One of the vulnerabilities mentioned is the “Downfall” flaw discovered in Intel CPUs last August. This flaw is categorized as a CPU transient execution side-channel vulnerability, which allows the exploitation of specific AVX2 or AVX-512 instruction sets to obtain sensitive data, including stored keys, user information, and critical parameters from vector register buffers.

Furthermore, the article pointed out that since late 2023, many users have reported crashes while using the Intel 13th and 14th generation Core i9 series CPUs during gaming. In collaboration with HP, Intel developed the Intelligent Platform Management Interface (IPMI) technical specification, claiming it was designed to monitor the physical health characteristics of servers. This technology manages and controls servers through a Baseboard Management Controller (BMC).

However, the BMC module has also been associated with high-risk vulnerabilities, such as CVE-2019-11181, which posed significant security risks by exposing numerous servers globally to potential control by attackers. Additionally, the article claimed that Intel has established backdoors that threaten network and information security.

Founded in 2016, CCSA operates with official approval, comprising major Chinese internet companies, cybersecurity firms, authoritative research institutions, and experts in the field of cybersecurity.

In recent years, the U.S. has intensified efforts to prevent China from accessing advanced semiconductor equipment and technology from the West, heightening tensions in economic relations.
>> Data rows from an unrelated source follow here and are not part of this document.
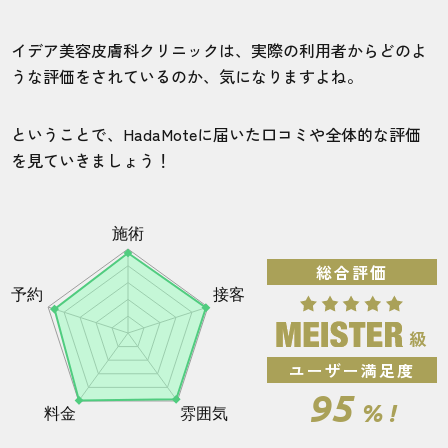
イデア美容皮膚科クリニックで脱毛したらどのく
らいで効果が出る？
イデア美容皮膚科クリニックは、実際の利用者からどのよ
うな評価をされているのか、気になりますよね。
全身脱毛の施術期間と毛量の変化
ヒゲ脱毛の施術期間と毛量の変化
ということで、HadaMoteに届いた口コミや全体的な評価
を見ていきましょう！
VIOの施術期間と毛量の変化
イデア美容皮膚科クリニックの費用やプランをご
紹介！
キャンペーンを利用して費用を安くする？！キャ
ンペーンの内容を見てみよう
総合評価
まずは無料カウンセリングに行くべし！予約の流
れを紹介します
【総評】イデア美容皮膚科クリニックは自分にあ
った脱毛ができるメンズ医療脱毛クリニック！
ユーザー満足度
95
イデア美容皮膚科でよくある質問
% !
In May of last year, China imposed restrictions on U.S. memory chip manufacturer Micron, citing national security risks, which was viewed as Beijing’s attempt to retaliate against American measures designed to inhibit China’s acquisition of advanced semiconductor technology. However, analysts suggest that as Beijing strives to revitalize its sluggish economy, the effectiveness of such countermeasures is relatively limited.